Os chineses não têm um bairro específico, não há um Chinatown paulistano. Em geral, acompanharam a distribuição espacial dos japoneses. Ocupam bairros como Liberdade, Vila Mariana, Cambuci, Aclimação e a própria Vila Olímpia.

Terra estrangeira
História de imigrantes envolve necessariamente iniciativas empreendedoras e soluções inusitadas para problemas prementes.
Empresários de origem chinesa foram bem-sucedidos no país e criaram grandes grupos. De uma forma geral, o estrangeiro teve de encontrar soluções para seus problemas cotidianos. Se não renderam fortuna, elas foram importantes em dado momento.
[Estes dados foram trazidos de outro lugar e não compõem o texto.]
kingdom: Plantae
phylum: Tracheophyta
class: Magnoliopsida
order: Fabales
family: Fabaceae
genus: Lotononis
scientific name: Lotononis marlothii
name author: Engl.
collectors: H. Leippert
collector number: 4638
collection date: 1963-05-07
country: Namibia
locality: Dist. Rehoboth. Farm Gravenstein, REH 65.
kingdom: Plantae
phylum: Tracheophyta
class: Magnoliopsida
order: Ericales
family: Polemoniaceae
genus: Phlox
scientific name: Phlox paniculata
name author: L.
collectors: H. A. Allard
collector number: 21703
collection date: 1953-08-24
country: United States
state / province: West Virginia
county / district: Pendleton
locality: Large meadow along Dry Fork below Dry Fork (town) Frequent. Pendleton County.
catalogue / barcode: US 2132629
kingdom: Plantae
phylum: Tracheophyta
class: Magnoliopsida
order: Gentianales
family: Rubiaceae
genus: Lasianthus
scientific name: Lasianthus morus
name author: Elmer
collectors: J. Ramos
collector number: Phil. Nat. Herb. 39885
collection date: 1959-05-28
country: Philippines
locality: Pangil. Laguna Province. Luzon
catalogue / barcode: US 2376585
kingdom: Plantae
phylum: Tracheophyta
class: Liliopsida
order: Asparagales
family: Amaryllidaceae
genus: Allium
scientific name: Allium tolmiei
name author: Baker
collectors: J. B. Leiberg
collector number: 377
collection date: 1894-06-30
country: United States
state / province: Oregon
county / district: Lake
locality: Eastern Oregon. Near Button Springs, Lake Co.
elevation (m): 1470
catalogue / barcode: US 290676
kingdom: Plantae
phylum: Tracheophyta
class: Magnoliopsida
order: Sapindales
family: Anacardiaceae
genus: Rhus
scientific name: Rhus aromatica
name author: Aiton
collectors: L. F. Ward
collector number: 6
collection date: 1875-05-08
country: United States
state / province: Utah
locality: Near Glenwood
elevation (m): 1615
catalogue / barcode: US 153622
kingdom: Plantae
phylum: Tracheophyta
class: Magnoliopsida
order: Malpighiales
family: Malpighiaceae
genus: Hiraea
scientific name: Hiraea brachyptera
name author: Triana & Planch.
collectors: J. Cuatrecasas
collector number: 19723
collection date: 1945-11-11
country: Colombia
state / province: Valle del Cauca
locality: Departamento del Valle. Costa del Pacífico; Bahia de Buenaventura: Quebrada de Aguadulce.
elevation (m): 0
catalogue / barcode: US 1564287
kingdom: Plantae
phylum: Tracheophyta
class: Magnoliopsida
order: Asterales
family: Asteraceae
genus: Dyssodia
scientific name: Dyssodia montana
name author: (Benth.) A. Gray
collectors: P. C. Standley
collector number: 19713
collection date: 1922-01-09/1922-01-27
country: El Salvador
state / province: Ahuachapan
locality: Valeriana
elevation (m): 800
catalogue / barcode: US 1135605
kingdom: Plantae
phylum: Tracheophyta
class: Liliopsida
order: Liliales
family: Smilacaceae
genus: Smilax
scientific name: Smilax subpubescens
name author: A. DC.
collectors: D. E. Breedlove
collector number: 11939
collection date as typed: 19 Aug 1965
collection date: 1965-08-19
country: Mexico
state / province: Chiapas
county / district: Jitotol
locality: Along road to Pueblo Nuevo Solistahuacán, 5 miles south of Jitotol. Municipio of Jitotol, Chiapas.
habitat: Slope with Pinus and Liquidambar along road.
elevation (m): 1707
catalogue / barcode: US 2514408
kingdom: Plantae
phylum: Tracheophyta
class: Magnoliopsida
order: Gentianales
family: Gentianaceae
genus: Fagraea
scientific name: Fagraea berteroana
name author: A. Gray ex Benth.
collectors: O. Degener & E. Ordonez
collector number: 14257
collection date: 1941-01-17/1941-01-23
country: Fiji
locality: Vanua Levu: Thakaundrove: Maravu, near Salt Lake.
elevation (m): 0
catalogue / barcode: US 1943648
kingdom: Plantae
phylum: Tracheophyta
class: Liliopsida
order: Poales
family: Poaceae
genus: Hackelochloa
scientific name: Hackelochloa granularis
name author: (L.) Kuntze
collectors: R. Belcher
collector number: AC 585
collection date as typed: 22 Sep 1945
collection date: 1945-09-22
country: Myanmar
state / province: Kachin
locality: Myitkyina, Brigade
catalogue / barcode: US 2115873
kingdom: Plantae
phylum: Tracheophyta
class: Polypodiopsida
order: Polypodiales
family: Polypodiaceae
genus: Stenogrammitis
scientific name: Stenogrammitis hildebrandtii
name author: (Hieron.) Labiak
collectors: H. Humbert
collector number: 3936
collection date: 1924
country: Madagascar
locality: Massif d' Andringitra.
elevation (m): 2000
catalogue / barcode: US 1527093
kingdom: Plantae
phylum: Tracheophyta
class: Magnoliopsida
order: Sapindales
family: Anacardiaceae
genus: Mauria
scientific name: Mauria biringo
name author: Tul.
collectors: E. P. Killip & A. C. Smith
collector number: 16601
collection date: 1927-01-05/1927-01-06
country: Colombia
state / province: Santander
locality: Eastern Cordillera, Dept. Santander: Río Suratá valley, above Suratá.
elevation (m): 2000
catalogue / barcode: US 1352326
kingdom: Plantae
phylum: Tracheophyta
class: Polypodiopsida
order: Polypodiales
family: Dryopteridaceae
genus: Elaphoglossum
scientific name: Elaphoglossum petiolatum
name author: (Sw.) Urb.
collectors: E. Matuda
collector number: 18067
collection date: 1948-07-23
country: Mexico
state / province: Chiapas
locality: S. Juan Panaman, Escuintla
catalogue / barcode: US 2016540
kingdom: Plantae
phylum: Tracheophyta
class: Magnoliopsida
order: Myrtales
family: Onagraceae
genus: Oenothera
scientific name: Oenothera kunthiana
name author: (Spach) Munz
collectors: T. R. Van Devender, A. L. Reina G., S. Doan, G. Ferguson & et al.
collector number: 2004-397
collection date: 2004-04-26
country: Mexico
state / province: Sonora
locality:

Em 1971, Chen Tsung Jye, professor do Departamento de Línguas Orientais da USP, era um engenheiro químico que, nascido no sul da China, se formou em Taiwan e especializou-se nos EUA.
Veio visitar parentes em São Paulo. No centro, viu o ônibus Cidade Universitária. Não conhecia nada da capital, mas, com seus conhecimentos de inglês, enxergou na placa uma oportunidade.
Pegou o ônibus e parou no ponto final, na época perto do IPT (Instituto de Pesquisas Tecnológicas). Insistiu com o porteiro para ter contato com alguém que falasse inglês. Resultado: trabalhou 25 anos na instituição.
Também no início dos anos 70, o recém-chegado professor David Jye Yuan Shyu, chinês nascido na Indonésia, precisava validar sua carteira de motorista. No Detran, pediram-lhe que fizesse um ditado. Graças ao conhecimento de indonésio, com sonoridade próxima ao português, pôde acertar número suficiente de palavras. "Estacionamento" era uma delas. Ficou no Brasil e gosta de feijoada.